My life, and my 2 cents.



The book

A sizeable portion of human thought process is about comparative analysis, usually subconscious. This essentially happens when there is a change in state, for example, a new city, a new job, a new diet; and this brings in an automatic tendency to compare the present situation with the past. The outcome of such brooding is usually predictable. The present seems much better when there is an assured and early return to the previous situation; the past is beautiful otherwise.

After graduating from College, I moved to a different city in Southern India, Bangalore. I started hating it a week after I reached there. For the next three years, I continued to hate it. I kept comparing it to the city I grew up in, Delhi. I developed a deeper appreciation of the qualities of Delhi that I was oblivious to when I stayed there. A few years later, I relocated back to Delhi again. The three years in Bangalore had changed everything about the way I looked at the city now. Back in my confort zone, Bangalore didn't seem so bad anymore. An occassional short visit to the city today makes me truly feel there are quite a few areas in which Bangalore is a lot better than Delhi. And I am quite sure I would relapse into my utter distaste for Bangalore if I were to relocate to that city again.

Last week I was on holiday in Jaipur, a short 5 hour drive from Delhi. I was mildly taken aback during the stay there. Living in Delhi can lead you to believing that an overwhelming majority of us Indians are a bunch of rude, ill-mannered, selfish boors with lots of money and little by way of education. In Jaipur I practically found just the opposite. I found people smiling at strangers, shopkeepers giving you lesser denomination currency even when you didn't buy from them, drivers waiting patiently behind you if your car stalls in the middle of the road.

This also flew in the face of all explanations of '
Dilliwaale' being, well 'Dilliwaale'. It obviously wasn't anything to do with the straightforward ones like adverse climate, or the diet, or the terrain. It didn't have much to do with some of the more interesting reasons either, like north indians being genetially programmed to be 'aggressive' after millenia of invasions from the middle east.

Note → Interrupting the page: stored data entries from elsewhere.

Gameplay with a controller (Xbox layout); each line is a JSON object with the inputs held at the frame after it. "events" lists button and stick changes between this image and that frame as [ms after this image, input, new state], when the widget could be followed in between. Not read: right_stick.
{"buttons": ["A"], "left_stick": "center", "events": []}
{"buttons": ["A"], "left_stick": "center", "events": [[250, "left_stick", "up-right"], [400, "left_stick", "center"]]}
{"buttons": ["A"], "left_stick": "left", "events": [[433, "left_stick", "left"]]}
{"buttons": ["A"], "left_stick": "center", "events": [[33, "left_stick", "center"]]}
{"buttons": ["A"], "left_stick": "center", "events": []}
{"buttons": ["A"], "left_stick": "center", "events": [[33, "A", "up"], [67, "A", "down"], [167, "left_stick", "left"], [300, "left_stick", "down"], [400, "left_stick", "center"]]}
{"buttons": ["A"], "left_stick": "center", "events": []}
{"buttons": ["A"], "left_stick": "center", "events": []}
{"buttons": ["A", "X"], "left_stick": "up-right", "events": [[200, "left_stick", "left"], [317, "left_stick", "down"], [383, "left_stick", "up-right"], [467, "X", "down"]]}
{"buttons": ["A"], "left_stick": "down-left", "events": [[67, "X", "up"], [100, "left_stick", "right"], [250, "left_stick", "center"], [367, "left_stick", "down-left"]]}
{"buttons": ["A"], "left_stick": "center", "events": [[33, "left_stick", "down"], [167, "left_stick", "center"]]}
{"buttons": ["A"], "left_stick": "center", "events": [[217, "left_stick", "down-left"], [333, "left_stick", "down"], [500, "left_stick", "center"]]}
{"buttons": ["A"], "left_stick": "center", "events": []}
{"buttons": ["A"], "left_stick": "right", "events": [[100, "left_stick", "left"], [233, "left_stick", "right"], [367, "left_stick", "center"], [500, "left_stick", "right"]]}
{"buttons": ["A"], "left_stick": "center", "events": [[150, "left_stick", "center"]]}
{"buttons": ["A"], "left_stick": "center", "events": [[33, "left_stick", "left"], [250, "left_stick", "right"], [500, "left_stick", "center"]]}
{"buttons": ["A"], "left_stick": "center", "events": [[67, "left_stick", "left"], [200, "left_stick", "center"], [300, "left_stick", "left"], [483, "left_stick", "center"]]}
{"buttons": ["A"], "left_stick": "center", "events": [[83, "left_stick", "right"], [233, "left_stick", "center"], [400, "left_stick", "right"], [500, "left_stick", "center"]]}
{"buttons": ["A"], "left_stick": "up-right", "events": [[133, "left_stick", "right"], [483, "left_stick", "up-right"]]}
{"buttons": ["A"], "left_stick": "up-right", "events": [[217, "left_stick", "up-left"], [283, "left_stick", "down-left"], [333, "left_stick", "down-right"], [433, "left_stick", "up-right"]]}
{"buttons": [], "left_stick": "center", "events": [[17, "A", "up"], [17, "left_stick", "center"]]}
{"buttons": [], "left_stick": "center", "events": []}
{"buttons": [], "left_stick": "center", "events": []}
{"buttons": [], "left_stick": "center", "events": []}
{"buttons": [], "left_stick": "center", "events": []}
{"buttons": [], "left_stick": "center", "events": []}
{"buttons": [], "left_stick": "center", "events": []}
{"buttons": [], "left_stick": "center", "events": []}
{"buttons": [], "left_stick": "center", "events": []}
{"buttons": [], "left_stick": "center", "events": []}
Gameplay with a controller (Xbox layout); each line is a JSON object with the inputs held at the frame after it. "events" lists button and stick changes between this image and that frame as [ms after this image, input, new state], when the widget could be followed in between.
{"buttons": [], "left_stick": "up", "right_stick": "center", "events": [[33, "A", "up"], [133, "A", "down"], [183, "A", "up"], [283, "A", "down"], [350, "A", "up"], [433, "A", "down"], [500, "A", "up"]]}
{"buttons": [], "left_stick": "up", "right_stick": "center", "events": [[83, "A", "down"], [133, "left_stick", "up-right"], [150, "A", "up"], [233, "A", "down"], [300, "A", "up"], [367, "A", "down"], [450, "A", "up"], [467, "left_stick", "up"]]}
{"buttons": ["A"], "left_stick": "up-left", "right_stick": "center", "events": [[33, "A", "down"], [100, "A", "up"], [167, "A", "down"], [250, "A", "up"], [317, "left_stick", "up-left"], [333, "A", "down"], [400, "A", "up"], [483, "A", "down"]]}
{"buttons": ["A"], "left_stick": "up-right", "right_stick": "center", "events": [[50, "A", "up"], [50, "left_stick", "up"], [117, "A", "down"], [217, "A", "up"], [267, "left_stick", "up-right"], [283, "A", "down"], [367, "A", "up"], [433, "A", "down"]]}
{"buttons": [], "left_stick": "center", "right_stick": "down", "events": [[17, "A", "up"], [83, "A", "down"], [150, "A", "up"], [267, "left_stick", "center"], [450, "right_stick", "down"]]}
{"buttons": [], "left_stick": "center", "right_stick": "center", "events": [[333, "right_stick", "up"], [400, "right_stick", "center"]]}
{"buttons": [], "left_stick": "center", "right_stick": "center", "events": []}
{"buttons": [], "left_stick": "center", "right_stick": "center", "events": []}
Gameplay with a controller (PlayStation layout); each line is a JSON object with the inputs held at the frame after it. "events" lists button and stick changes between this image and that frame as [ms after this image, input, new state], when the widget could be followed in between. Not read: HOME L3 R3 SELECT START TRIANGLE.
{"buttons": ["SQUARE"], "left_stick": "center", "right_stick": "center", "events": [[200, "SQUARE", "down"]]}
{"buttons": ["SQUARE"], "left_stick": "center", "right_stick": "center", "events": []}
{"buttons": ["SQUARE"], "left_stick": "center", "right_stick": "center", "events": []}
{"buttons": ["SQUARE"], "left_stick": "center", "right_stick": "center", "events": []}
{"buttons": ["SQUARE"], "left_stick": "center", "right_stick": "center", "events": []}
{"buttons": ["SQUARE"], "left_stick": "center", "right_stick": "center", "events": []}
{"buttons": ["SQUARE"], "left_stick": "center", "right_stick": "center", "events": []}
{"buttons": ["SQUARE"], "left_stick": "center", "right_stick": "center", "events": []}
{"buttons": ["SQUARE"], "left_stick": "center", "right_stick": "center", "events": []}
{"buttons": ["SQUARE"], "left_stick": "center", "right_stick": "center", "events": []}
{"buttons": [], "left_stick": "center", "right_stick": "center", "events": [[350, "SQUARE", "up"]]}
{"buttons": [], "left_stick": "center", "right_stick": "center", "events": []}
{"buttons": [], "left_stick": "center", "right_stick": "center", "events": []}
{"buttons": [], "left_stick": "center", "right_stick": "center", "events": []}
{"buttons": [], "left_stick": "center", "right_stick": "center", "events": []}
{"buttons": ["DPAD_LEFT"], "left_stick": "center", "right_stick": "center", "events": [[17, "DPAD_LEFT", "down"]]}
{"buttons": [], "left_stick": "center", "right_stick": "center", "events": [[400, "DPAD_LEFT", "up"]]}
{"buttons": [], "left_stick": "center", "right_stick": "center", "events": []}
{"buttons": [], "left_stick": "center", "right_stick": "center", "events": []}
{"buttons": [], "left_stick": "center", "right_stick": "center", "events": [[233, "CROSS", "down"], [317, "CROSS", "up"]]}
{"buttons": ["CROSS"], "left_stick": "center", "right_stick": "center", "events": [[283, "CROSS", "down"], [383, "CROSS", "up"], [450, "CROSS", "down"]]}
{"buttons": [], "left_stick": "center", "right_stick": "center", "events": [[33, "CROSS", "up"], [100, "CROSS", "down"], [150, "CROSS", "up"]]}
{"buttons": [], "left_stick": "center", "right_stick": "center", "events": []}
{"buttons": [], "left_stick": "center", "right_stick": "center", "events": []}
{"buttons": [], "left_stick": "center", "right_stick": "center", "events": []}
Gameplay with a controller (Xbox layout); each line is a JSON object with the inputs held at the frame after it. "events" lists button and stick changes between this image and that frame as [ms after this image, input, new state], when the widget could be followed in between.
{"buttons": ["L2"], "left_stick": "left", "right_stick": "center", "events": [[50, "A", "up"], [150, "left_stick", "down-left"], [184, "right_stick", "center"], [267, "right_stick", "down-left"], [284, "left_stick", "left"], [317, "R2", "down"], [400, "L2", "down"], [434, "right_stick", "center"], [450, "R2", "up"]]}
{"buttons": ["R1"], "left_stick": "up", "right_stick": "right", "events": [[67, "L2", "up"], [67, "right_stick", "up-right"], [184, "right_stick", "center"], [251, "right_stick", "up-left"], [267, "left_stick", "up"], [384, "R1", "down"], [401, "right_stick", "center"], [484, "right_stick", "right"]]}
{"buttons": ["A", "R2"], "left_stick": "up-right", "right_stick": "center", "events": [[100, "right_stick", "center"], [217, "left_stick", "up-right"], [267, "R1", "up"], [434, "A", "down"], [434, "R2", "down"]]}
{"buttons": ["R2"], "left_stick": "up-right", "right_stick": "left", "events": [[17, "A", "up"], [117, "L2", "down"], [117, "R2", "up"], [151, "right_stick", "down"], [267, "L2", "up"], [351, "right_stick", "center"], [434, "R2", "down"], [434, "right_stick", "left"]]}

Back in Delhi and back among the earthy populace here, I am calm. It would have been different had I not travelled other places earlier in my life. The bottomline, most places suck one way or other. You just make your peace with it, the catch being to imagine some of the things you would miss if you weren't where you are right now. Meanwhile I attempt to celebrate modern Delhi's gift to modern India: the infamous book of Hindi expletives.

posted by Angshuman @ 12:48 AM,

1 Comments:

At 3:11 PM, Blogger The Chef said...

One of the best in terms of analysis about Dilli and Dilliwale comes from Gurucharan Das in 'India Unbound'. His wife compares Delhi and Bombay and comes out with this beautiful fact about origin of the two cities and it's effect on citizens. One is a feudal arena and other a commercial center and so one has ... well, read the book.